Adventures in Ice Cream Making

For graduation, my friend and former roommate Lara gave me an ice cream maker and a book - Jeni's Splendid Ice Creams at Home. For you Columbus people, you may have heard about this wonderful recipe book Jeni came out with recently in which she actually tells you how to make her wonderful ice cream. If you have never heard of Jeni's, well, that is a real shame. She makes some of the best and most unusual ice cream I have ever had. And now I can make it at home.

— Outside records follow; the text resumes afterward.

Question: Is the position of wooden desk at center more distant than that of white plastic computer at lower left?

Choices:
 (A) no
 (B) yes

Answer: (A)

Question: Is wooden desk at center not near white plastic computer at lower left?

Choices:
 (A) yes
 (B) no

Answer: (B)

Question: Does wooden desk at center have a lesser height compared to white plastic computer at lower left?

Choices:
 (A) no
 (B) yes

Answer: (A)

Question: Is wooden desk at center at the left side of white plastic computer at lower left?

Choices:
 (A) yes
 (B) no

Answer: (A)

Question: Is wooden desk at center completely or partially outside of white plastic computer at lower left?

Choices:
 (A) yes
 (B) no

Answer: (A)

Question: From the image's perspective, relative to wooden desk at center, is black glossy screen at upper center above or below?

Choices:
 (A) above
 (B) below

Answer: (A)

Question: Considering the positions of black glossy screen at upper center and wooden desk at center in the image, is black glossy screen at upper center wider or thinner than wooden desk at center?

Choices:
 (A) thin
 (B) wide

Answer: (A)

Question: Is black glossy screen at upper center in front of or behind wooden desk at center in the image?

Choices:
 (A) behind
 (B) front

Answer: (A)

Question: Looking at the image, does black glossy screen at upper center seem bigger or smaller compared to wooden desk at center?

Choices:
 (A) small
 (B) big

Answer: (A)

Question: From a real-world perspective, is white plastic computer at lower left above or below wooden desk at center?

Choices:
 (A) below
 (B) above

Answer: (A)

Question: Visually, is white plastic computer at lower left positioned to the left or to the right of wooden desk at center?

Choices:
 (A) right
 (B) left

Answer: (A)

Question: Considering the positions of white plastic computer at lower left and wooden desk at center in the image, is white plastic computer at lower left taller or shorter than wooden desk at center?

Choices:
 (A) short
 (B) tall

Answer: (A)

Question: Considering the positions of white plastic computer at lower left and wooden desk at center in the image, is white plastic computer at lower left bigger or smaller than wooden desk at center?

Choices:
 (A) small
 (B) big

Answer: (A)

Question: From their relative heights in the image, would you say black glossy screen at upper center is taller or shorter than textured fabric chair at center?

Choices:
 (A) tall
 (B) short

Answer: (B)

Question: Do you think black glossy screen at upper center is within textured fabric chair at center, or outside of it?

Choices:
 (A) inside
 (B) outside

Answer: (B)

A few days before I received my amazing gift, I had actually found a place in Burbank that carries Jeni's ice cream. Its a little place called the Handy Market, perhaps LA peeps have seen the famous Saturday barbeque along Magnolia. (If you've never tried the ribs, they are fantastic).  We picked up two pints - Roasted Red Cherry and Goat Cheese and Wildberry Lavender, for $11.99 each. Needless to say, they are both gone.

For our first ice cream adventure, we decided to make Salty Caramel, Jeni's signature flavor. There are no fancy ingredients. The only difficult (and very dangerous) part is making the caramel by cooking sugar dry. It is a very good way to give yourself 3rd degree burns. Fortunately, I had some experience making caramel in the past for an apple tart. Unfortunately, using the wet technique didn't turn out very well. :-/

First we begin by assembling our ingredients: corn syrup, whole milk, heavy cream, corn starch, cream cheese, vanilla, salt and sugar. That's everything! At this point its hard to believe these discrete items will form a smooth velvety ice-cream.

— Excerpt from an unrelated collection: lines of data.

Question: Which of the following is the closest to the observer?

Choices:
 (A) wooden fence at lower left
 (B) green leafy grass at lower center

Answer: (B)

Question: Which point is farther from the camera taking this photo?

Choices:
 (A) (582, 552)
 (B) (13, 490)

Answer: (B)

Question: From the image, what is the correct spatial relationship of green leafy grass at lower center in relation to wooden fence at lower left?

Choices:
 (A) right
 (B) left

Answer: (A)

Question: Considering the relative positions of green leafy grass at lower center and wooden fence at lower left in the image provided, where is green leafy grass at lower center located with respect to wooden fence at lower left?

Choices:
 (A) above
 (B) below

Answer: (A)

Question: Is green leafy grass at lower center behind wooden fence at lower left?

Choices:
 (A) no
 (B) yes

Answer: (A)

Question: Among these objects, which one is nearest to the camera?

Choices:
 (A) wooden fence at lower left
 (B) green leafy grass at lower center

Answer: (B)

I begin by cooking the sugar into caramel. I remember that at my last attempt at caramel I was impatient and took it off way too soon, so this time I make myself stand and wait until the amber color appears. Luckily, no burns were sustained by any party.

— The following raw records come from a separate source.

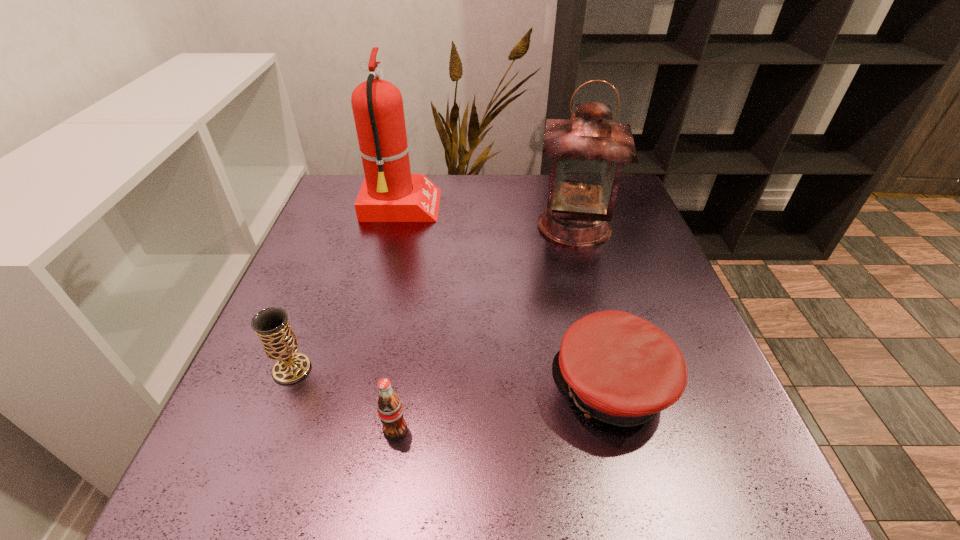
Identify the location of fire extinguisher. (390, 193).

You are a GUI agent. You are given a task and a screenshot of the screen. Output one action in this format:
    pyautogui.click(x=<x>, y=<y>)
    Task: Click on the oil lamp
    
    Given the screenshot: What is the action you would take?
    pyautogui.click(x=588, y=152)

This screenshot has width=960, height=540. In order to click on chalice in this screenshot , I will do `click(279, 342)`.

I want to click on soda, so click(x=389, y=406).

Image resolution: width=960 pixels, height=540 pixels. I want to click on the shortest object, so click(618, 368).

Find the location of a particular element. This screenshot has height=540, width=960. vacant space located 0.180m on the front-facing side of the fire extinguisher is located at coordinates click(x=505, y=207).

I want to click on free space located on the left of the oil lamp, so click(x=425, y=226).

This screenshot has width=960, height=540. I want to click on vacant space located on the back of the chalice, so click(x=328, y=274).

What are the coordinates of `vacant space situated 0.190m on the back of the soda` in the screenshot? It's located at (410, 332).

Where is `free space located 0.120m on the front-facing side of the shortest object`? The image size is (960, 540). free space located 0.120m on the front-facing side of the shortest object is located at coordinates (486, 388).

Next add the heavy cream and corn syrup mixture, then milk, finally milk and corn starch, then whisk into salted cream cheese.

Then the creamy mixture cools down in an ice bath. At this point I had to run to the store for the third time to pick up more things I had forgotten to get on the last two trips, namely parchment paper to put on the finished ice cream. I also got some freezer bags because oops, we didn't have enough ice. 

Next it makes its way into the ice cream machine. The canister for the ice cream machine has been in the freezer for 24 hours. At first, the ice cream looks like liquid peanut butter cookie batter.
The machine churns and churns and it starts more and more to resemble ice cream. After 20 minutes I decide its done. It goes into a container with parchment paper on top and into the freezer.

We wait 4 hours because that's what it says in the book. Then - its time to taste our creation.

It is unbelievably smooth and creamy. It tastes like caramel alright, with a slightly bitter finish. This is because I let the sugar go a bit too long. Jeni says knowing the right moment to take it off the heat is almost instinctual. Perhaps I should have started with a less delicate recipe, but oh well. It still tastes delicious! (and is almost gone already!)

I can't wait to try the next recipe!